Vazio sanitário da soja termina nesta terça-feira no Paraná.

A ação faz parte de um método para evitar a ferrugem asiática nas lavouras paranaenses.

A partir desta terça-feira (10) termina o vazio sanitário da soja no Paraná. A ação faz parte de um método para evitar a ferrugem asiática nas lavouras paranaenses.

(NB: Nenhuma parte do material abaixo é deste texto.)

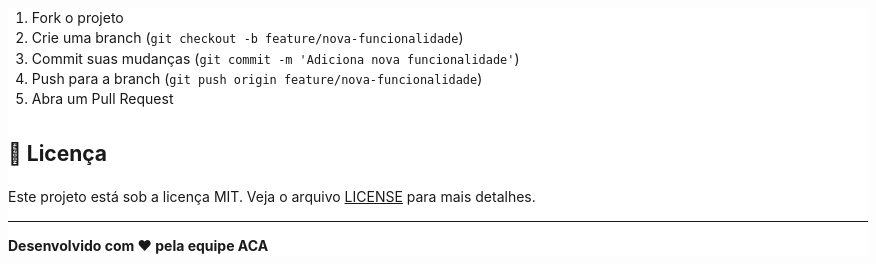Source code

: 1. Fork o projeto
2. Crie uma branch (`git checkout -b feature/nova-funcionalidade`)
3. Commit suas mudanças (`git commit -m 'Adiciona nova funcionalidade'`)
4. Push para a branch (`git push origin feature/nova-funcionalidade`)
5. Abra um Pull Request

## 📄 Licença

Este projeto está sob a licença MIT. Veja o arquivo [LICENSE](LICENSE) para mais detalhes.

---

**Desenvolvido com ❤️ pela equipe ACA**
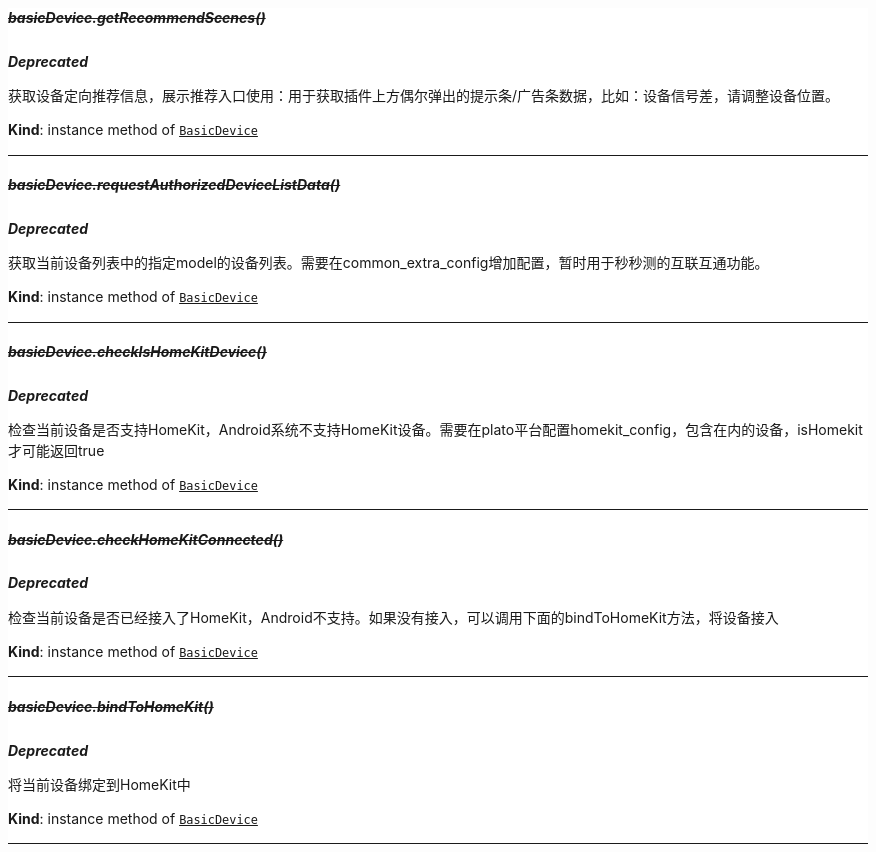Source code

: <a name="module_miot/device--module.exports.BasicDevice+getRecommendScenes"></a>

##### ~~basicDevice.getRecommendScenes()~~
***Deprecated***

获取设备定向推荐信息，展示推荐入口使用：用于获取插件上方偶尔弹出的提示条/广告条数据，比如：设备信号差，请调整设备位置。

**Kind**: instance method of [<code>BasicDevice</code>](#module_miot/device--module.exports.BasicDevice)  

* * *

<a name="module_miot/device--module.exports.BasicDevice+requestAuthorizedDeviceListData"></a>

##### ~~basicDevice.requestAuthorizedDeviceListData()~~
***Deprecated***

获取当前设备列表中的指定model的设备列表。需要在common_extra_config增加配置，暂时用于秒秒测的互联互通功能。

**Kind**: instance method of [<code>BasicDevice</code>](#module_miot/device--module.exports.BasicDevice)  

* * *

<a name="module_miot/device--module.exports.BasicDevice+checkIsHomeKitDevice"></a>

##### ~~basicDevice.checkIsHomeKitDevice()~~
***Deprecated***

检查当前设备是否支持HomeKit，Android系统不支持HomeKit设备。需要在plato平台配置homekit_config，包含在内的设备，isHomekit才可能返回true

**Kind**: instance method of [<code>BasicDevice</code>](#module_miot/device--module.exports.BasicDevice)  

* * *

<a name="module_miot/device--module.exports.BasicDevice+checkHomeKitConnected"></a>

##### ~~basicDevice.checkHomeKitConnected()~~
***Deprecated***

检查当前设备是否已经接入了HomeKit，Android不支持。如果没有接入，可以调用下面的bindToHomeKit方法，将设备接入

**Kind**: instance method of [<code>BasicDevice</code>](#module_miot/device--module.exports.BasicDevice)  

* * *

<a name="module_miot/device--module.exports.BasicDevice+bindToHomeKit"></a>

##### ~~basicDevice.bindToHomeKit()~~
***Deprecated***

将当前设备绑定到HomeKit中

**Kind**: instance method of [<code>BasicDevice</code>](#module_miot/device--module.exports.BasicDevice)  

* * *

<a name="module_miot/device--module.exports.BasicDevice+checkFirmwareUpdateAndAlert"></a>
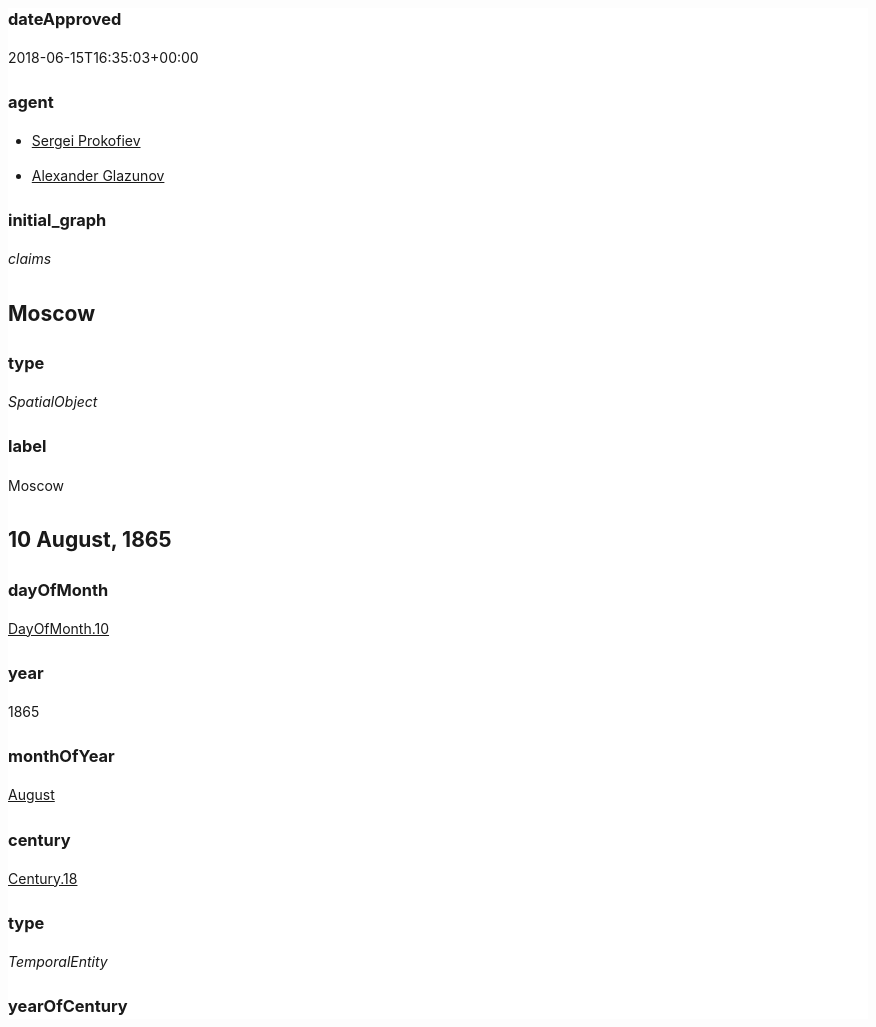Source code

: ### dateApproved


2018-06-15T16:35:03+00:00

### agent

 - [Sergei Prokofiev](#Sergei-Prokofiev)

 - [Alexander Glazunov](#Alexander-Glazunov)

### initial_graph


*claims*

## Moscow

### type


*SpatialObject*

### label


Moscow

## 10 August, 1865

### dayOfMonth


[DayOfMonth.10](#DayOfMonth.10)

### year


1865

### monthOfYear


[August](#August)

### century


[Century.18](#Century.18)

### type


*TemporalEntity*

### yearOfCentury
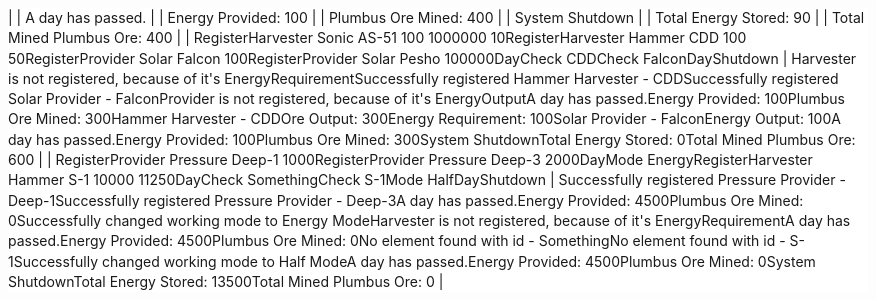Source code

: | | A day has passed.
| | Energy Provided: 100
| | Plumbus Ore Mined: 400
| | System Shutdown
| | Total Energy Stored: 90
| | Total Mined Plumbus Ore: 400 |
| RegisterHarvester Sonic AS-51 100 1000000 10RegisterHarvester Hammer CDD 100 50RegisterProvider Solar Falcon 100RegisterProvider Solar Pesho 100000DayCheck CDDCheck FalconDayShutdown | Harvester is not registered, because of it&#39;s EnergyRequirementSuccessfully registered Hammer Harvester - CDDSuccessfully registered Solar Provider - FalconProvider is not registered, because of it&#39;s EnergyOutputA day has passed.Energy Provided: 100Plumbus Ore Mined: 300Hammer Harvester - CDDOre Output: 300Energy Requirement: 100Solar Provider - FalconEnergy Output: 100A day has passed.Energy Provided: 100Plumbus Ore Mined: 300System ShutdownTotal Energy Stored: 0Total Mined Plumbus Ore: 600 |
| RegisterProvider Pressure Deep-1 1000RegisterProvider Pressure Deep-3 2000DayMode EnergyRegisterHarvester Hammer S-1 10000 11250DayCheck SomethingCheck S-1Mode HalfDayShutdown  | Successfully registered Pressure Provider - Deep-1Successfully registered Pressure Provider - Deep-3A day has passed.Energy Provided: 4500Plumbus Ore Mined: 0Successfully changed working mode to Energy ModeHarvester is not registered, because of it&#39;s EnergyRequirementA day has passed.Energy Provided: 4500Plumbus Ore Mined: 0No element found with id - SomethingNo element found with id - S-1Successfully changed working mode to Half ModeA day has passed.Energy Provided: 4500Plumbus Ore Mined: 0System ShutdownTotal Energy Stored: 13500Total Mined Plumbus Ore: 0 |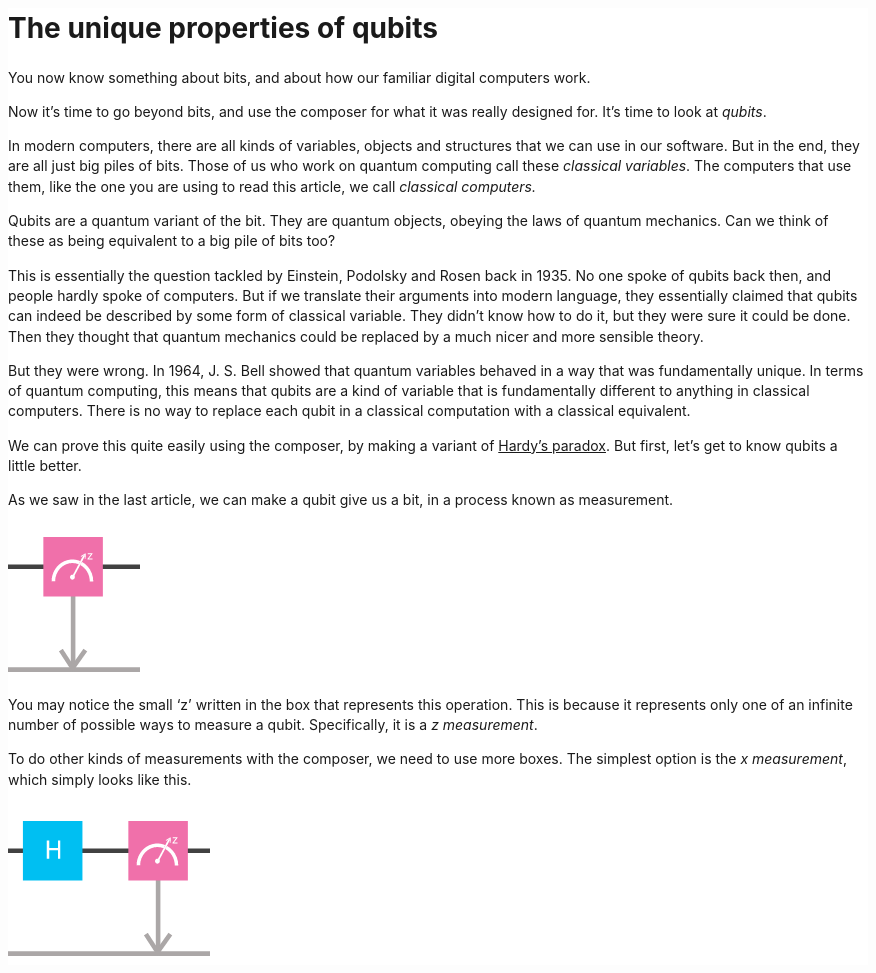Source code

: # The unique properties of qubits

You now know something about bits, and about how our familiar digital computers work.

Now it’s time to go beyond bits, and use the composer for what it was really designed for. It’s time to look at _qubits_.

In modern computers, there are all kinds of variables, objects and structures that we can use in our software. But in the end, they are all just big piles of bits. Those of us who work on quantum computing call these _classical variables_. The computers that use them, like the one you are using to read this article, we call _classical computers._

Qubits are a quantum variant of the bit. They are quantum objects, obeying the laws of quantum mechanics. Can we think of these as being equivalent to a big pile of bits too?

This is essentially the question tackled by Einstein, Podolsky and Rosen back in 1935. No one spoke of qubits back then, and people hardly spoke of computers. But if we translate their arguments into modern language, they essentially claimed that qubits can indeed be described by some form of classical variable. They didn’t know how to do it, but they were sure it could be done. Then they thought that quantum mechanics could be replaced by a much nicer and more sensible theory.

But they were wrong. In 1964, J. S. Bell showed that quantum variables behaved in a way that was fundamentally unique. In terms of quantum computing, this means that qubits are a kind of variable that is fundamentally different to anything in classical computers. There is no way to replace each qubit in a classical computation with a classical equivalent.

We can prove this quite easily using the composer, by making a variant of [Hardy’s paradox](https://en.wikipedia.org/wiki/Hardy%27s_paradox). But first, let’s get to know qubits a little better.

As we saw in the last article, we can make a qubit give us a bit, in a process known as measurement.

![](../.gitbook/assets/screen-shot-2018-11-30-at-15.02.38.png)

You may notice the small ‘z’ written in the box that represents this operation. This is because it represents only one of an infinite number of possible ways to measure a qubit. Specifically, it is a _z measurement_.

To do other kinds of measurements with the composer, we need to use more boxes. The simplest option is the _x measurement_, which simply looks like this.

![](../.gitbook/assets/screen-shot-2018-11-30-at-15.03.18.png)

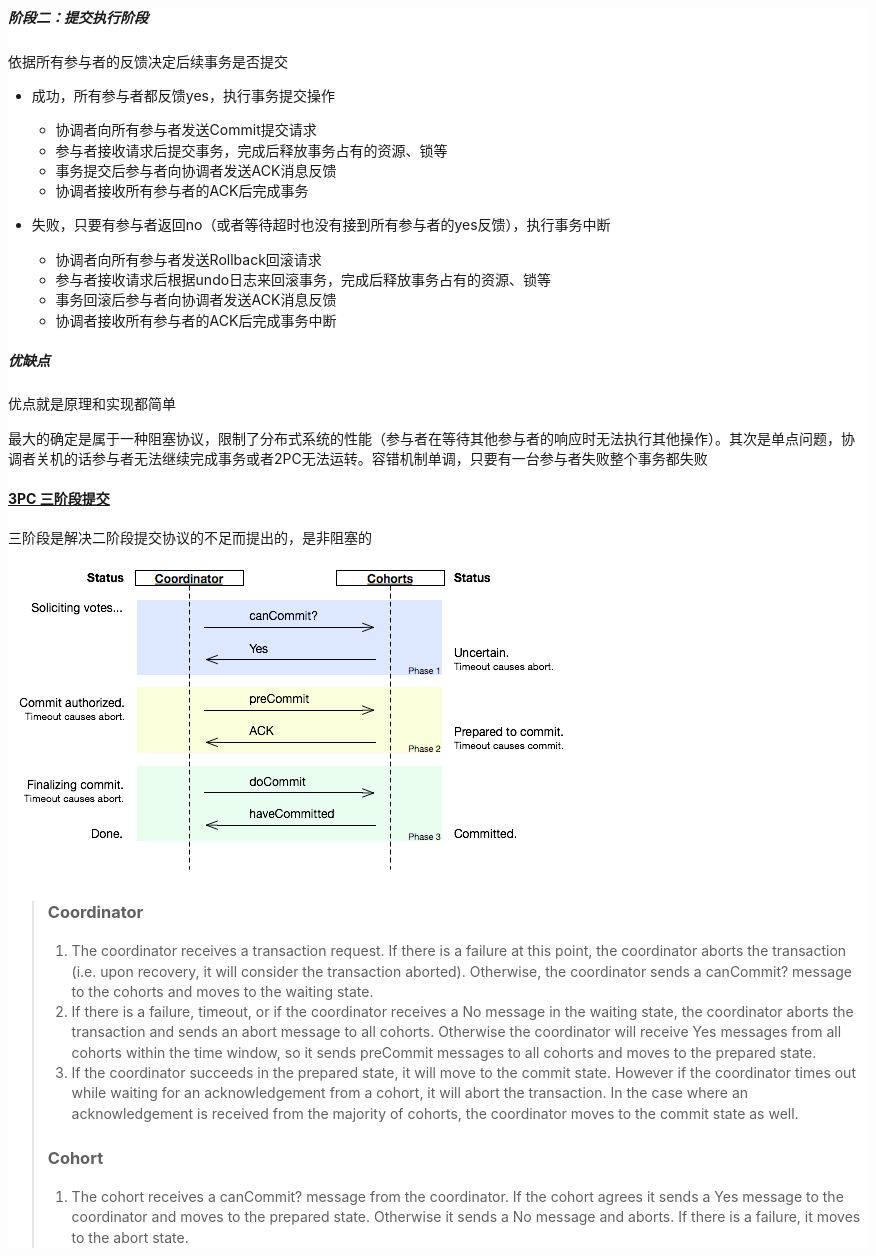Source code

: ##### 阶段二：提交执行阶段

依据所有参与者的反馈决定后续事务是否提交

- 成功，所有参与者都反馈yes，执行事务提交操作
  - 协调者向所有参与者发送Commit提交请求
  - 参与者接收请求后提交事务，完成后释放事务占有的资源、锁等
  - 事务提交后参与者向协调者发送ACK消息反馈
  - 协调者接收所有参与者的ACK后完成事务

- 失败，只要有参与者返回no（或者等待超时也没有接到所有参与者的yes反馈），执行事务中断
  - 协调者向所有参与者发送Rollback回滚请求
  - 参与者接收请求后根据undo日志来回滚事务，完成后释放事务占有的资源、锁等
  - 事务回滚后参与者向协调者发送ACK消息反馈
  - 协调者接收所有参与者的ACK后完成事务中断

##### 优缺点

优点就是原理和实现都简单

最大的确定是属于一种阻塞协议，限制了分布式系统的性能（参与者在等待其他参与者的响应时无法执行其他操作）。其次是单点问题，协调者关机的话参与者无法继续完成事务或者2PC无法运转。容错机制单调，只要有一台参与者失败整个事务都失败

#### [3PC 三阶段提交](https://en.wikipedia.org/wiki/Three-phase_commit_protocol)

三阶段是解决二阶段提交协议的不足而提出的，是非阻塞的

![1557747015458](assets/1557747015458.png)

> ### Coordinator
>
> 1. The coordinator receives a transaction request. If there is a failure at this point, the coordinator aborts the transaction (i.e. upon recovery, it will consider the transaction aborted). Otherwise, the coordinator sends a canCommit? message to the cohorts and moves to the waiting state.
> 2. If there is a failure, timeout, or if the coordinator receives a No message in the waiting state, the coordinator aborts the transaction and sends an abort message to all cohorts. Otherwise the coordinator will receive Yes messages from all cohorts within the time window, so it sends preCommit messages to all cohorts and moves to the prepared state.
> 3. If the coordinator succeeds in the prepared state, it will move to the commit state. However if the coordinator times out while waiting for an acknowledgement from a cohort, it will abort the transaction. In the case where an acknowledgement is received from the majority of cohorts, the coordinator moves to the commit state as well.
>
> ### Cohort
>
> 1. The cohort receives a canCommit? message from the coordinator. If the cohort agrees it sends a Yes message to the coordinator and moves to the prepared state. Otherwise it sends a No message and aborts. If there is a failure, it moves to the abort state.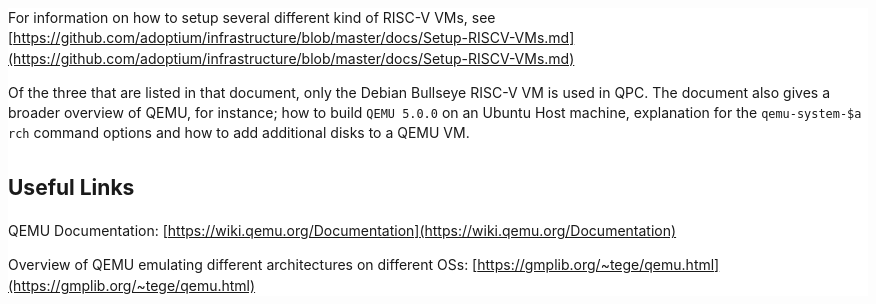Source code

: For information on how to setup several different kind of RISC-V VMs, see [https://github.com/adoptium/infrastructure/blob/master/docs/Setup-RISCV-VMs.md](https://github.com/adoptium/infrastructure/blob/master/docs/Setup-RISCV-VMs.md)

Of the three that are listed in that document, only the Debian Bullseye RISC-V VM is used in QPC.
The document also gives a broader overview of QEMU, for instance; how to build `QEMU 5.0.0` on an Ubuntu Host machine, explanation for the `qemu-system-$arch` command options and how to add additional disks to a QEMU VM.

## Useful Links

QEMU Documentation: [https://wiki.qemu.org/Documentation](https://wiki.qemu.org/Documentation)

Overview of QEMU emulating different architectures on different OSs: [https://gmplib.org/~tege/qemu.html](https://gmplib.org/~tege/qemu.html)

Como estratégia de controle da doença, a Gerência de Sanidade Vegetal da Agência de Defesa Agropecuária do Paraná (Adapar), por meio da portaria nº 202/2017, estabelece algumas medidas, como a calendarização que limita o prazo máximo da semeadura e interrupção do ciclo da soja, com objetivo de preservar a eficácia da ação dos fungicidas, e o vazio sanitário, que estabelece o período de 90 dias sem o cultivo ou permanência de plantas vivas da soja com o objetivo de retardar e diminuir o aparecimento de focos da doença.

Segundo a Adapar de Marechal Cândido Rondon, até na última quinta-feira (05) a Unidade Regional da agência de Toledo, no Oeste, constatou bons resultados. “Os fiscais da Gerência de Sanidade Vegetal realizaram fiscalizações em rodovias municipais, estaduais e federais, unidades de recebimentos de grãos e principalmente em propriedades rurais não sendo contabilizadas irregularidades”, informa a Adapar.

De acordo com a Agência, os bons resultados são consequência da ação conjunta entre a área técnica das empresas de planejamento, cooperativas, revendas de insumos agrícolas e, principalmente, os agricultores que adotaram as práticas de manejo que visam reduzir a incidência da doença e consequentemente o número de aplicações de fungicidas, aumentando a produtividade e lucratividade da cultura da soja paranaense.

 

INSUMOS AGRÍCOLAS

A Adapar tem realizado trabalhos intensos também buscando garantir a conformidade dos produtos ofertados aos agricultores, realizando rotineiramente fiscalizações ao comércio de corretivos, fertilizantes, sementes e agrotóxicos.

Neste ano a Adapar Regional de Toledo intensificou as fiscalizações no comércio desses insumos. “Em relação aos corretivos e fertilizantes, por exemplo, a Agência realizou coletas fiscais para aferir as garantias declaradas pelo fabricante e resultados laboratoriais parciais apontam 100% de conformidade. Em casos de inconformidades, a Adapar realiza a interdição dos produtos irregulares evitando que chegue ao mercado consumidor, além de adotar os procedimentos necessários para apuração de responsabilidades”, informa a Agência.

A Adapar orienta que os agricultores adquiram sementes, fertilizantes e agrotóxicos registrados no Ministério da Agricultura e comercializados por estabelecimentos comerciais cadastrados na Adapar. “Isso porque estes estabelecimentos além de realizar um controle interno de qualidade dos produtos, também são fiscalizados. Tais conjunturas garantem insumos com maior segurança ao agricultor, sua lavoura, meio ambiente, assim como alimentos seguros ao consumidor final”, aponta.

Em caso de dúvidas sobre a qualidade dos insumos agrícolas adquiridos, o agricultor pode entrar em contato com uma Unidade da Adapar mais próxima.